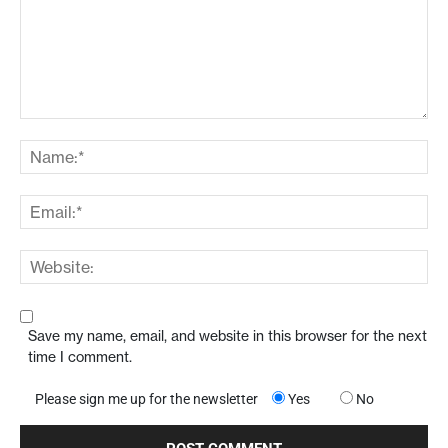
Save my name, email, and website in this browser for the next
time I comment.
Please sign me up for the newsletter
Yes
No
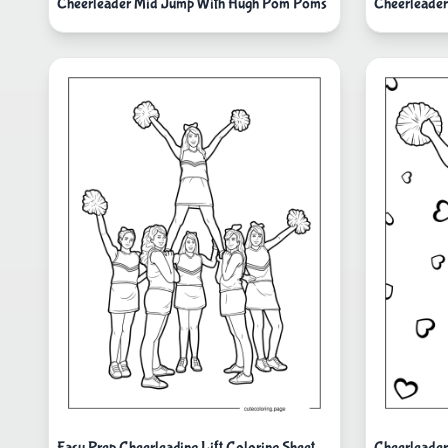
Cheerleader Mid Jump With Hugh Pom Poms
Cheerleader
Easy Prep Cheerleading Lift Coloring Sheet
Cheerleader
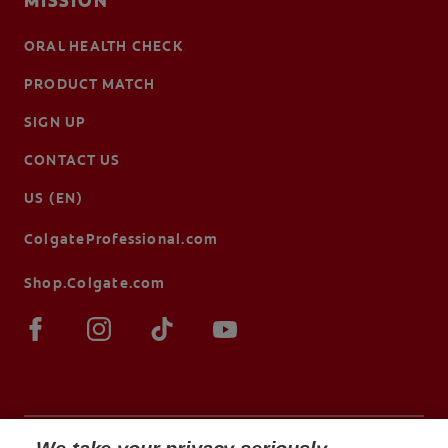
MISSION
ORAL HEALTH CHECK
PRODUCT MATCH
SIGN UP
CONTACT US
US (EN)
ColgateProfessional.com
Shop.Colgate.com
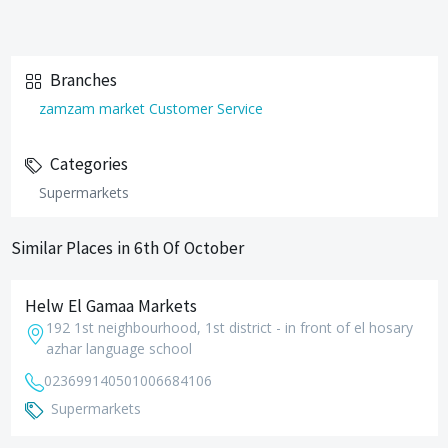
Branches
zamzam market Customer Service
Categories
Supermarkets
Similar Places in 6th Of October
Helw El Gamaa Markets
192 1st neighbourhood, 1st district - in front of el hosary
azhar language school
0236991405
01006684106
Supermarkets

※ ※ ※

> _Task objective_
Recast the lines above as a single numbered list, with blank lines dropped and the picture references left out.

> _Answer to this problem_
1. Save my name, email, and website in this browser for the next
2. time I comment.
3. Please sign me up for the newsletter
4. Yes
5. No
6. Cheerleader Mid Jump With Hugh Pom Poms
7. Cheerleader
8. Easy Prep Cheerleading Lift Coloring Sheet
9. Cheerleader
10. MISSION
11. ORAL HEALTH CHECK
12. PRODUCT MATCH
13. SIGN UP
14. CONTACT US
15. US (EN)
16. ColgateProfessional.com
17. Shop.Colgate.com
18. Branches
19. zamzam market Customer Service
20. Categories
21. Supermarkets
22. Similar Places in 6th Of October
23. Helw El Gamaa Markets
24. 192 1st neighbourhood, 1st district - in front of el hosary
25. azhar language school
26. 0236991405
27. 01006684106
28. Supermarkets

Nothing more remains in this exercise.